Sen. Bob Casey, a Democrat representing Pennsylvania and the ranking member of the Special Committee on Aging, says that COVID-19 has “supercharged” the need to root out nursing homes that are failing seniors. Casey and Sen. Pat Toomey, a Republican representing Pennsylvania, introduced new legislation that aims to hold nursing homes more accountable. Casey says the bill, which AARP supports, would “transform the oversight process for nursing homes that have consistently failed safety and care standards."
About 70 percent of nursing homes are for profit, and many are part of large, complex and often opaque organizations.
"Regulate nursing homes like a utility so that we know exactly where the money goes,” says Charlene Harrington, professor emerita and a nursing home researcher at the University of California, San Francisco. “Only a certain amount could go for profits, and the rest would have to go for services."
Even better, Harrington argues, would be ending the for-profit ownership model that dominates the industry — especially the private-equity investment model of flipping properties for big, fast returns.
Innovative nursing home alternatives that have been cropping up across the U.S. are getting new attention as Americans question nursing homes as the default model of care. “Until recently we've chosen as a society not to really see nursing homes until we need them. Then we're surprised, shocked and appalled by the conditions and the facilities,” says Terry Fulmer, president of the New York City-based John A. Hartford Foundation, an organization dedicated to improving care for older adults. “In their current state, they're overregulated, underfunded and have low societal respect,” she says.
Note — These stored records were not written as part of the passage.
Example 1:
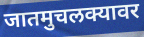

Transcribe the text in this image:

जातमुचलक्यावर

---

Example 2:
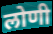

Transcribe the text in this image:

लोणी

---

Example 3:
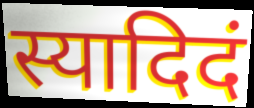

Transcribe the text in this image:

स्यादिदं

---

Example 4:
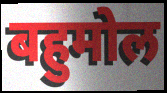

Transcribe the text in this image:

बहुमोल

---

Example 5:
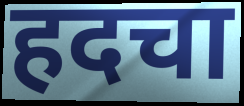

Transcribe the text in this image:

हदचा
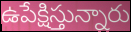
ఉపేక్షిస్తున్నారు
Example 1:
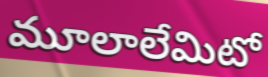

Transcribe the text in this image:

మూలాలేమిటో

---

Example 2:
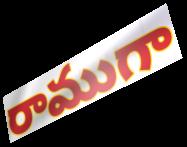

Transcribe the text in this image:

రాముగా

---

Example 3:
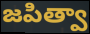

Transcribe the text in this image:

జపిత్వా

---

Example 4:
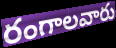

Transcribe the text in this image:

రంగాలవారు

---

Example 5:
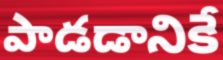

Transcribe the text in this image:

పాడడానికే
Nearly 1 in 8 nursing home residents were considered “low care” in a recent study by the Providence (Rhode Island) VA Medical Center that looked at 2014 data from around the U.S. These residents needed some help with daily living but didn't have complex medical or rehab needs and could independently eat, use the bathroom, stand up from a chair and get in and out of bed. The solution may be extending home care services, says Nora Super, senior director of the Milken Institute Center for the Future of Aging. State programs that allow Medicaid funds to be used not just for nursing homes but also for home care allowed more than 100,0000 people to move out of nursing homes between 2008 and 2019.
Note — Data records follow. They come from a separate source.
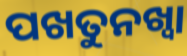
ପଖତୁନଖ୍ୱା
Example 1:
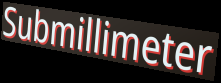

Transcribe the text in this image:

Submillimeter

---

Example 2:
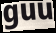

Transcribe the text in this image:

guu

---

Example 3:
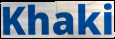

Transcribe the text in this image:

Khaki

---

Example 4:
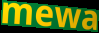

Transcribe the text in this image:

mewa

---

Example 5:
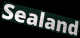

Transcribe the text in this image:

Sealand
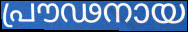
പ്രൗഢനായ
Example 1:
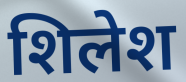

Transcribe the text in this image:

शिलेश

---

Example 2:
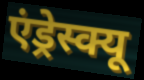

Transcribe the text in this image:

एंड्रेस्क्यू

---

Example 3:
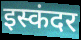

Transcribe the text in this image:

इस्कंदर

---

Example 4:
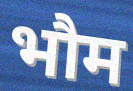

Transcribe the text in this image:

भौम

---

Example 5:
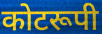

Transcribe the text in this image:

कोटरूपी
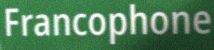
Francophone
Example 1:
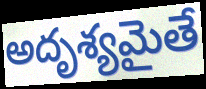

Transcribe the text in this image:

అదృశ్యమైతే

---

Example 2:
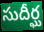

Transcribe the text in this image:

సుదీర్ఘ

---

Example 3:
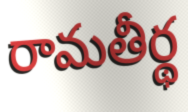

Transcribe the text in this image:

రామతీర్థ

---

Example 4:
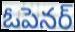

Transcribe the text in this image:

ఓపెనర్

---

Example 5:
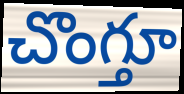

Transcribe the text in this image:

చొంగ్తూ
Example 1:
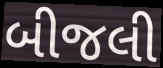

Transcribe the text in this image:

બીજલી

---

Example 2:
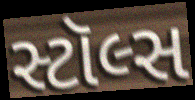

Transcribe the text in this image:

Medicaid's program, called Money Follows the Person, costs about $882 million a year but must be reauthorized every five years by Congress. “Permanently reauthorizing the MFP program will reduce Medicaid's institutional bias toward nursing facilities,” Super says.
Too often, nursing homes look, feel and function like hospitals. Susan Ryan, senior director of the Green House Project, says small, family-like households are a better option.
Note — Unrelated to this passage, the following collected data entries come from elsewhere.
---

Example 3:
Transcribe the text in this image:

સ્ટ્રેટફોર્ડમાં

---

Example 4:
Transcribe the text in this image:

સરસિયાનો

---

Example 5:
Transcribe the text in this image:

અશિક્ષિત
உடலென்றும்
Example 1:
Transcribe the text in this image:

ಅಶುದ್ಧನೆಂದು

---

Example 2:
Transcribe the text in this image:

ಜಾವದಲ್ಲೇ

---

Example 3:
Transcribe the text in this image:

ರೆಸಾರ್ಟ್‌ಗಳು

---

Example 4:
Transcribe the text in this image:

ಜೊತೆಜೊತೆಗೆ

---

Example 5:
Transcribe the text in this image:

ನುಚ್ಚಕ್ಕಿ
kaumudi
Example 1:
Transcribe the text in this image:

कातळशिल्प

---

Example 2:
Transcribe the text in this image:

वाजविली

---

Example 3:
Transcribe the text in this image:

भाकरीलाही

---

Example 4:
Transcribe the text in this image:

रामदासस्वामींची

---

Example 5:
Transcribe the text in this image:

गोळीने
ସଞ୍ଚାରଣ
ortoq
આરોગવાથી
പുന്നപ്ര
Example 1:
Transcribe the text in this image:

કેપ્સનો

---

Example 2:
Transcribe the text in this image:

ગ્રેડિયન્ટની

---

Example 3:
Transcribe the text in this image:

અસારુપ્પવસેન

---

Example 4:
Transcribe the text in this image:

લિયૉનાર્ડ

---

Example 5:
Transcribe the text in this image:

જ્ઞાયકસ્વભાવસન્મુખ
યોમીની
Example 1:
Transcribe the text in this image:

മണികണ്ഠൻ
At 300 Green Houses in 32 states, just 10 to 12 residents live in a housing center and share an open kitchen, dining room and living room. Specially trained CNAs work exclusively in one house — making meals, doing laundry, socializing, helping residents pursue their interests and looking for early signs of health issues. “COVID-19 rates have been far lower in small nursing homes,” Ryan says. “All the features that make them a great place to live also make infection prevention and control easier.” One 2016 study comparing costs at 15 Green Houses to 223 conventional nursing homes found that Medicare Part A costs for hospitalizations were about 30 percent lower — $7,746 less- — for a Green House resident.
Super notes that small nursing homes may gain traction as operators of nursing homes confront the need to upgrade their facilities. “At a certain point,” she says, “it's easier to rebuild than to renovate."